In 2014, the synod of the Anglican Church in Aotearoa, New Zealand and Polynesia passed a resolution creating a pathway towards the blessing of same-sex relationships. In the meantime, "clergy should be permitted 'to recognise in public worship' a same-gender civil union or state marriage of members of their faith community." Some dioceses in New Zealand offer a "relationship blessing", notably the dioceses of Auckland, Dunedin, and Waiapu. In May 2018, the Anglican Church voted to allow its ministers to bless same-sex civil marriages and unions. Ministers may offer their blessing to civil marriages but are not permitted to perform same-sex wedding ceremonies in the church. The move does not apply to the Diocese of Polynesia. In a separate motion, the synod said that it was "deeply mindful of the deep interweaving of cultural and religious values at the core of our Pacific societies that place a profound respect, and reverence for the belief in God and the belief in the traditional understanding of marriage."

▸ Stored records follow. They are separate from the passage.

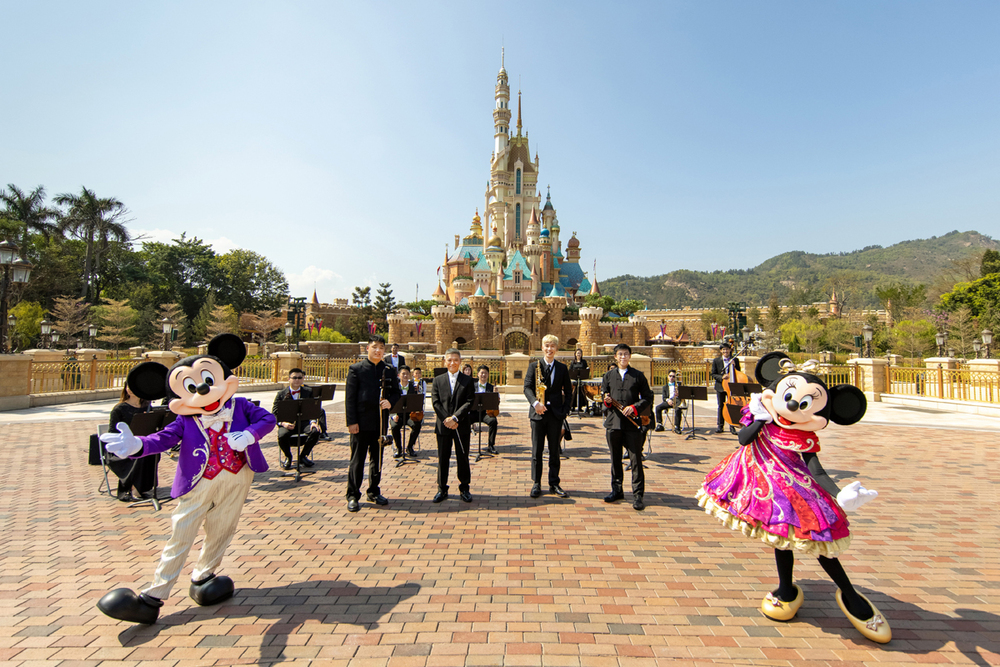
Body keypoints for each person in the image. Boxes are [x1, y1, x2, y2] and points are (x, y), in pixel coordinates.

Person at [96, 334, 276, 625]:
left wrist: (250, 435)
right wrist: (137, 446)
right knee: (182, 534)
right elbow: (163, 439)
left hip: (239, 477)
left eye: (208, 379)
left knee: (222, 529)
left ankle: (204, 575)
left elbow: (268, 420)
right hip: (198, 482)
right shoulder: (185, 420)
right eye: (192, 386)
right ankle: (153, 596)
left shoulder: (240, 406)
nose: (203, 388)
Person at [345, 334, 401, 512]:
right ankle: (353, 495)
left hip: (380, 422)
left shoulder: (389, 370)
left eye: (381, 348)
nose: (378, 350)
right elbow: (350, 398)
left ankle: (373, 491)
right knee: (357, 460)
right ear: (367, 348)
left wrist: (390, 402)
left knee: (377, 459)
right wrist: (351, 422)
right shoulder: (356, 369)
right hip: (360, 423)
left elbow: (397, 392)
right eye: (375, 347)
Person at [600, 342, 654, 511]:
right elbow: (604, 396)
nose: (623, 357)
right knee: (615, 459)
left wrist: (635, 408)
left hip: (632, 424)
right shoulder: (608, 376)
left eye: (626, 354)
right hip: (614, 424)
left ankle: (638, 495)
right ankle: (617, 490)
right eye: (620, 354)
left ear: (630, 356)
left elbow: (648, 397)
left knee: (635, 459)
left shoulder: (638, 376)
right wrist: (607, 402)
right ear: (615, 357)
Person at [523, 334, 573, 498]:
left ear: (556, 348)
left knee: (554, 450)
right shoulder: (533, 366)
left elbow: (568, 390)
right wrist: (535, 404)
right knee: (536, 450)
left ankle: (554, 483)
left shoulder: (562, 368)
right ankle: (536, 483)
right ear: (542, 348)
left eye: (552, 346)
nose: (549, 349)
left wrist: (565, 410)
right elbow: (527, 388)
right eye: (546, 346)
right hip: (538, 414)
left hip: (555, 415)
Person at [431, 348, 475, 503]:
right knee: (443, 458)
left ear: (460, 361)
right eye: (449, 360)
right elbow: (435, 402)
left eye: (455, 360)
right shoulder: (438, 380)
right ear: (445, 361)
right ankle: (442, 488)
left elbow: (469, 402)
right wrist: (447, 419)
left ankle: (464, 488)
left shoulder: (467, 380)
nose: (452, 363)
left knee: (462, 456)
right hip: (443, 426)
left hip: (461, 425)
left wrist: (455, 418)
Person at [107, 386, 154, 502]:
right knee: (139, 454)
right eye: (128, 386)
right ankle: (133, 489)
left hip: (140, 442)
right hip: (121, 446)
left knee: (152, 452)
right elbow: (113, 432)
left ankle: (143, 487)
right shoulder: (119, 409)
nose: (131, 389)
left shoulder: (147, 407)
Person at [272, 368, 320, 469]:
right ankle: (288, 457)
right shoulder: (281, 394)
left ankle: (303, 456)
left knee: (315, 431)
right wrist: (283, 423)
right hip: (287, 423)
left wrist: (313, 422)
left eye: (299, 377)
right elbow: (274, 413)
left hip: (303, 422)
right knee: (282, 435)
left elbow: (312, 409)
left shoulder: (308, 391)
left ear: (303, 379)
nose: (297, 380)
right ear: (289, 379)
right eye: (294, 378)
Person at [390, 365, 422, 459]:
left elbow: (416, 402)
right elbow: (390, 404)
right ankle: (399, 449)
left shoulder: (413, 388)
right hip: (397, 414)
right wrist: (393, 415)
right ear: (399, 375)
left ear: (409, 376)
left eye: (407, 374)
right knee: (394, 426)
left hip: (409, 415)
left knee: (417, 424)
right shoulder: (394, 388)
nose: (405, 376)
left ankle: (410, 447)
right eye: (403, 374)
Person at [711, 342, 741, 434]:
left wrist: (734, 366)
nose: (725, 351)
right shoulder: (716, 361)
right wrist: (722, 377)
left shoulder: (735, 360)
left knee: (731, 407)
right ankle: (720, 426)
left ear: (730, 350)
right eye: (723, 349)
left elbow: (739, 373)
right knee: (721, 406)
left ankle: (732, 426)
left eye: (727, 349)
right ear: (721, 351)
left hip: (731, 387)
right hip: (720, 386)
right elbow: (713, 374)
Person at [471, 365, 499, 455]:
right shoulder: (471, 386)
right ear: (478, 374)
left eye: (485, 373)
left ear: (488, 375)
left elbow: (495, 404)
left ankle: (491, 445)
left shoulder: (491, 387)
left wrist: (496, 396)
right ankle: (465, 445)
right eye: (482, 373)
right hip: (473, 412)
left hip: (485, 413)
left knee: (493, 421)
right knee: (464, 420)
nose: (483, 375)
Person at [653, 369, 684, 434]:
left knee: (678, 409)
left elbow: (685, 394)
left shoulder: (679, 385)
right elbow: (664, 397)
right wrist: (668, 400)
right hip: (668, 401)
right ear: (668, 376)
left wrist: (679, 394)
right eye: (670, 376)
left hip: (677, 400)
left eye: (673, 376)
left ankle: (677, 426)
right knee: (658, 407)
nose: (672, 378)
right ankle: (660, 424)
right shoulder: (665, 387)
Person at [568, 348, 590, 413]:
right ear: (575, 354)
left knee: (581, 393)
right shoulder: (573, 362)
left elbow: (586, 369)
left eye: (580, 353)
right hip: (575, 380)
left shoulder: (583, 362)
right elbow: (570, 370)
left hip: (581, 380)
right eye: (577, 353)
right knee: (574, 394)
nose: (578, 354)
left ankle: (580, 407)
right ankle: (572, 407)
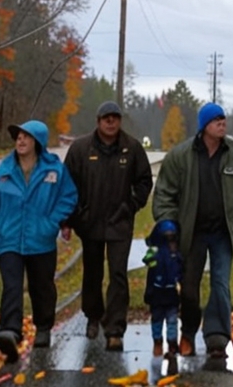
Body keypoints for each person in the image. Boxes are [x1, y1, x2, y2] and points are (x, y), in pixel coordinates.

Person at [152, 102, 233, 358]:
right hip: (192, 233)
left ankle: (216, 337)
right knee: (189, 287)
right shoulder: (182, 156)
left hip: (224, 232)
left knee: (220, 284)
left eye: (223, 119)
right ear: (204, 127)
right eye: (216, 120)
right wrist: (168, 226)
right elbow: (164, 194)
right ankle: (188, 333)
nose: (222, 123)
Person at [0, 120, 77, 363]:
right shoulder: (3, 171)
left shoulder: (54, 171)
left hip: (41, 240)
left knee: (41, 286)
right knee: (12, 285)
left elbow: (68, 197)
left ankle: (43, 327)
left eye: (26, 137)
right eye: (18, 137)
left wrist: (52, 222)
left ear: (38, 142)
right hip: (9, 241)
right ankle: (10, 332)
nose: (20, 141)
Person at [63, 100, 154, 351]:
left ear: (120, 121)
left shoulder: (132, 148)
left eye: (115, 118)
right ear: (98, 121)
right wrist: (70, 219)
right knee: (92, 273)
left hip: (119, 223)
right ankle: (94, 317)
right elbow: (66, 186)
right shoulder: (81, 149)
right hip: (89, 222)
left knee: (118, 274)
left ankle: (115, 328)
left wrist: (132, 205)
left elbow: (144, 181)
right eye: (106, 118)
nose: (111, 122)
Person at [142, 219, 182, 358]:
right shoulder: (156, 254)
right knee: (158, 319)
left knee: (171, 319)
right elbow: (150, 272)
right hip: (158, 291)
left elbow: (181, 272)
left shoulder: (176, 256)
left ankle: (171, 343)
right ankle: (158, 341)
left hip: (170, 291)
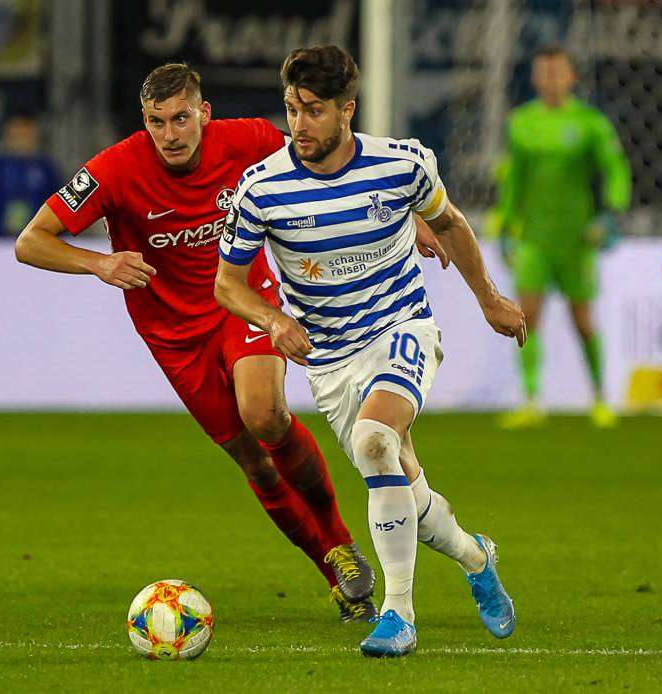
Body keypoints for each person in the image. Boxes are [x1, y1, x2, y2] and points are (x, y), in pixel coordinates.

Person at [14, 63, 449, 621]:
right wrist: (98, 262)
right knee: (253, 460)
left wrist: (407, 217)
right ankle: (334, 567)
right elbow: (32, 242)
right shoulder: (116, 168)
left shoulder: (249, 140)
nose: (169, 134)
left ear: (204, 114)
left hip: (242, 300)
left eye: (180, 119)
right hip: (173, 335)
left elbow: (332, 167)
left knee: (265, 416)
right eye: (156, 122)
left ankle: (340, 543)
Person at [216, 45, 526, 658]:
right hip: (329, 359)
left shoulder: (403, 165)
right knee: (403, 488)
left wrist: (489, 299)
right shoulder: (261, 188)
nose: (299, 124)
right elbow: (227, 283)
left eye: (312, 110)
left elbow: (455, 224)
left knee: (373, 440)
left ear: (346, 110)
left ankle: (398, 614)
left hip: (401, 327)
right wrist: (273, 318)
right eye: (291, 110)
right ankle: (475, 556)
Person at [493, 45, 631, 429]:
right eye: (544, 72)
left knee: (583, 319)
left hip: (578, 238)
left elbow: (615, 169)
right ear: (536, 77)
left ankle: (602, 398)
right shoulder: (521, 123)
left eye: (558, 72)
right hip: (535, 238)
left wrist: (611, 213)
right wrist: (503, 226)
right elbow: (513, 179)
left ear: (572, 76)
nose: (551, 79)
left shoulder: (590, 123)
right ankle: (532, 399)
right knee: (526, 316)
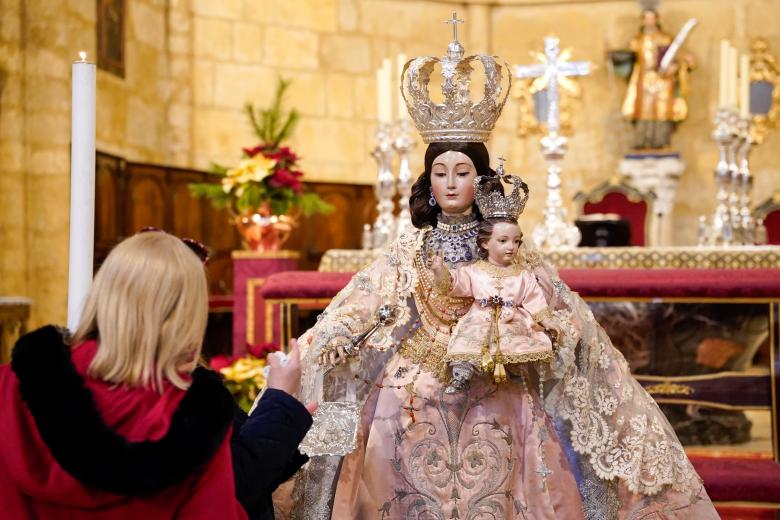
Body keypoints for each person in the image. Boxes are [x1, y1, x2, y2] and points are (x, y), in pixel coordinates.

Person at [282, 25, 718, 520]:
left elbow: (554, 302)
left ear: (481, 177)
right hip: (417, 380)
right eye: (440, 172)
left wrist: (556, 331)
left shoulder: (504, 245)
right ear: (427, 179)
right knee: (388, 425)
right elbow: (367, 297)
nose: (450, 183)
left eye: (462, 171)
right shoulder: (413, 249)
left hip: (499, 376)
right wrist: (338, 332)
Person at [0, 230, 312, 520]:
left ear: (102, 293)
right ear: (188, 315)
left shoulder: (11, 384)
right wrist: (280, 406)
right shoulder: (191, 416)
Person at [431, 173, 560, 394]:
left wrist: (547, 321)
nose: (511, 247)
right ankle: (462, 375)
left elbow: (535, 301)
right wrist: (439, 271)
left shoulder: (522, 274)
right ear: (485, 243)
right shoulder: (474, 271)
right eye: (503, 241)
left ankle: (513, 371)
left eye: (516, 241)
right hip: (479, 318)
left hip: (512, 320)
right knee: (468, 339)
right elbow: (452, 284)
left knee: (516, 340)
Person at [620, 8, 695, 149]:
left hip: (663, 82)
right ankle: (643, 142)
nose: (649, 21)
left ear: (657, 20)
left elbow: (680, 57)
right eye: (646, 18)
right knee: (643, 111)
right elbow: (626, 59)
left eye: (652, 18)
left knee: (662, 111)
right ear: (642, 21)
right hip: (643, 80)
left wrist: (677, 65)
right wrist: (614, 58)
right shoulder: (637, 41)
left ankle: (661, 142)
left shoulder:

Hinduism is Fiji's second largest religion, accounting for a majority of Indo-Fijians. In 2016, a same-sex couple held a secret Hindu wedding ceremony in Suva alongside friends and family, though the marriage lacks legal recognition in Fiji. The couple said, "We had to keep it quiet. We had to be sure whoever we invited was open-minded. At that time [2016] the military was … loud about their disagreement with homosexuals and had we gotten caught we would've been taken to barracks."